Principais nações poluidoras – China, EUA e Índia – não aderiram ao impulsionamento de medidas com este objetivo estabelecidas por mais de 70 países, que anunciaram que vão se “esforçar” em providências mais efetivas, por meio de planos emergenciais em andamento. O Brasil, que ocupa a 7º colocação em emissões de Gases de Efeito Estufa (GEEs) nem chegou a ter participação oficial na cúpula, por não ter apresentado resultados parciais e um plano mais ambicioso ao que havia estabelecido, durante o Acordo de Paris, durante a COP-21, que é o espaço de negociações internacionais climáticas. O Itamaraty emitiu uma nota oficial afirmando que o país reitera os compromissos já firmados.

Na ciranda de desafios apresentados na Cúpula do Clima, é necessário falar de mais um ator importante, que é a União Europeia (UE). Bloco que junto à China, EUA e Índia respondem por 60% das emissões. A expectativa é que a UE deve ter um avanço ainda a ser selado, se comprometendo com a redução de 55% de suas emissões até 2030, o que acrescenta 15 pontos ao que havia estabelecido também no Acordo de Paris. A Rússia, que está em quinto lugar, se manifestou que está ratificando o Acordo de Paris.

Desde 2015, a dificuldade quanto à descarbonização no planeta ainda é predominante, quando mais de 190 estados-membros acordaram em cumprir metas voluntárias até os anos de 2025 e 2030, visando a mitigação (redução das emissões de gases de efeito estufa) e adaptação aos impactos inevitáveis das mudanças climáticas e do Aquecimento Global.

As contas simplesmente não fecham, segundo os cientistas do Painel Intergovernamental de Mudanças Climáticas (IPCC), que dão suporte aos governos. Ao se manter este modelo de desenvolvimento que privilegia os combustíveis fósseis e o mau uso da terra, com atividades extensivas e desmatamentos, a emissão dos GEEs só tende a extrapolar e causar este desequilíbrio já perceptível no planeta. Fica impossível neutralizar (obter balanço entre o que se emite e o que se capta) de gás carbônico equivalente até 2050, o que é indispensável para se atingir o limite de 1.5 º C. Há hipóteses de que o aumento supere os 3º.

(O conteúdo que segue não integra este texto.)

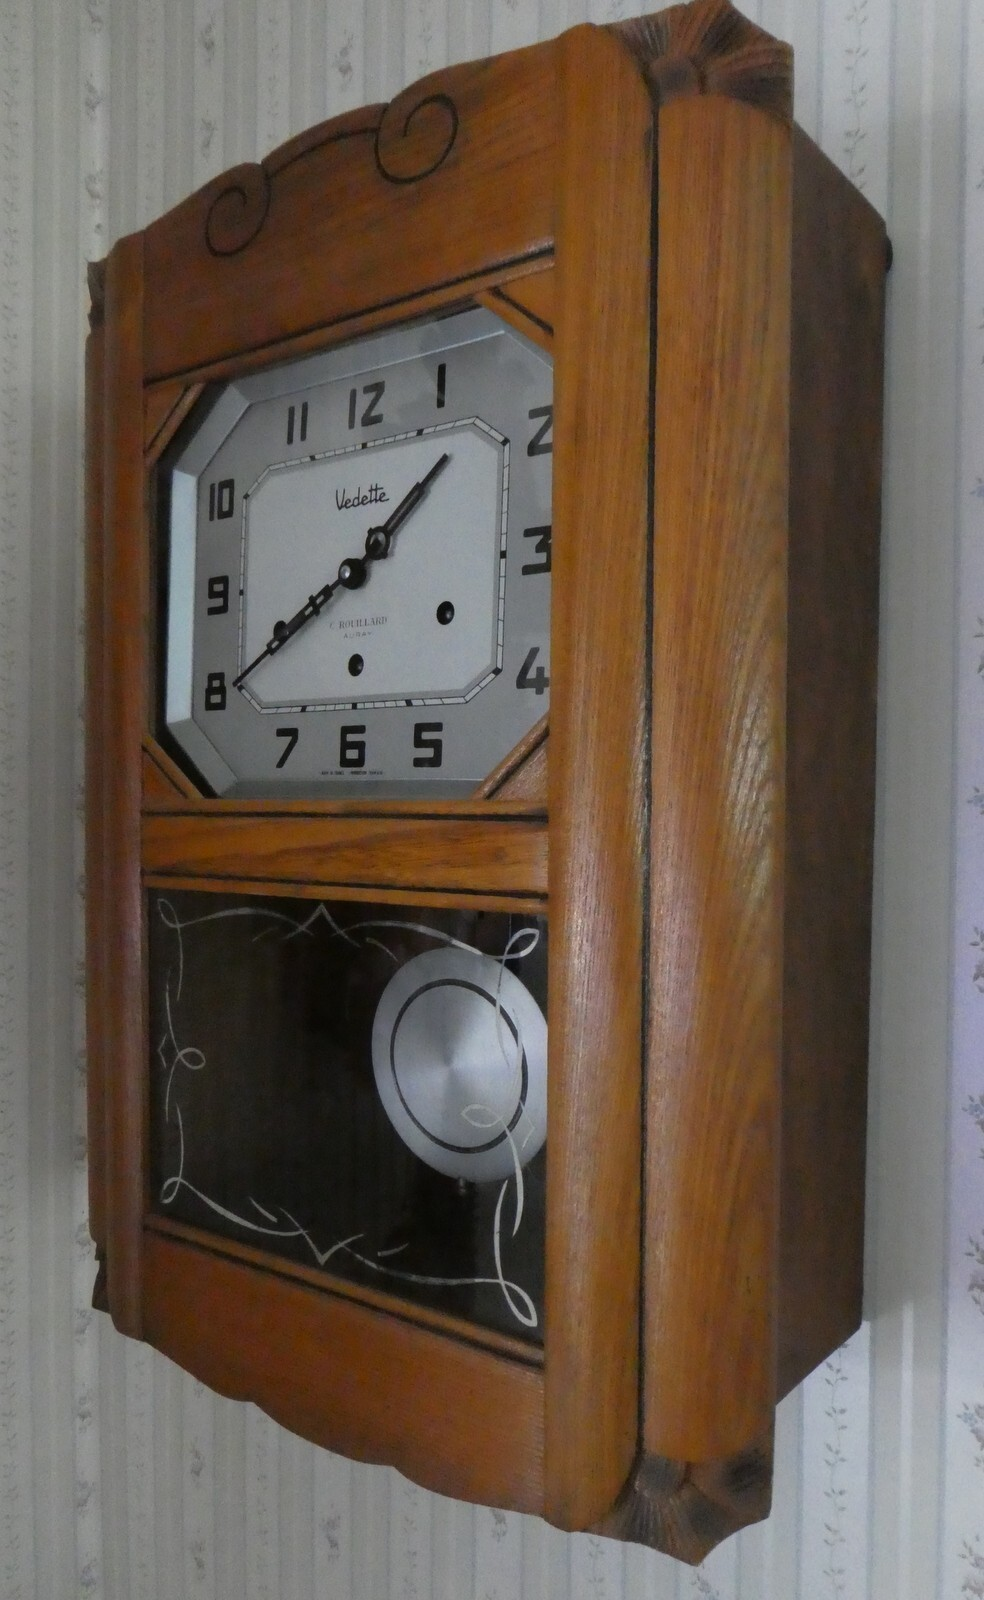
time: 1:40
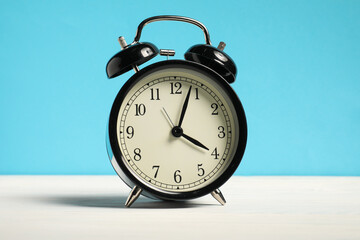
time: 4:03
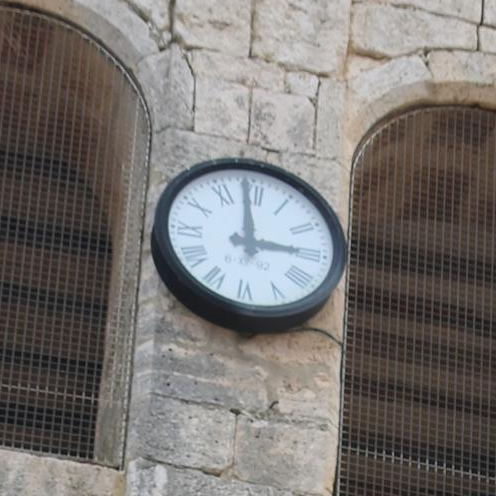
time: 2:59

Com a palavra, a juventude

Paloma Costa e Greta Thunberg, na Cúpula do Clima - ONU - 2019

Foto: Kay Nietfeld/picture alliance/Getty Images

Essa falta de empenho, que se estende ao longo dos anos, já teve uma resposta da sociedade por meio de um termômetro apontado pelas mobilizações globais pelo clima e pela participação de jovens na própria Cúpula do Clima, nesta segunda, e na Cúpula Jovem do Clima, no dia 21 (veja também Mobilização Global pelo Clima fortalece que não existe “Plano B” para o planeta). A jovem sueca Greta Thunberg, 16 anos, não poupou palavras para cobrar ações dos adultos tomadores de decisão (confira seu depoimento), como também, a brasileira Paloma Costa, 27, que representou o Brasil, no dia 23, ao lado do indiano Anurag Saha Roy, a convite do secretário-geral da ONU António Guterres.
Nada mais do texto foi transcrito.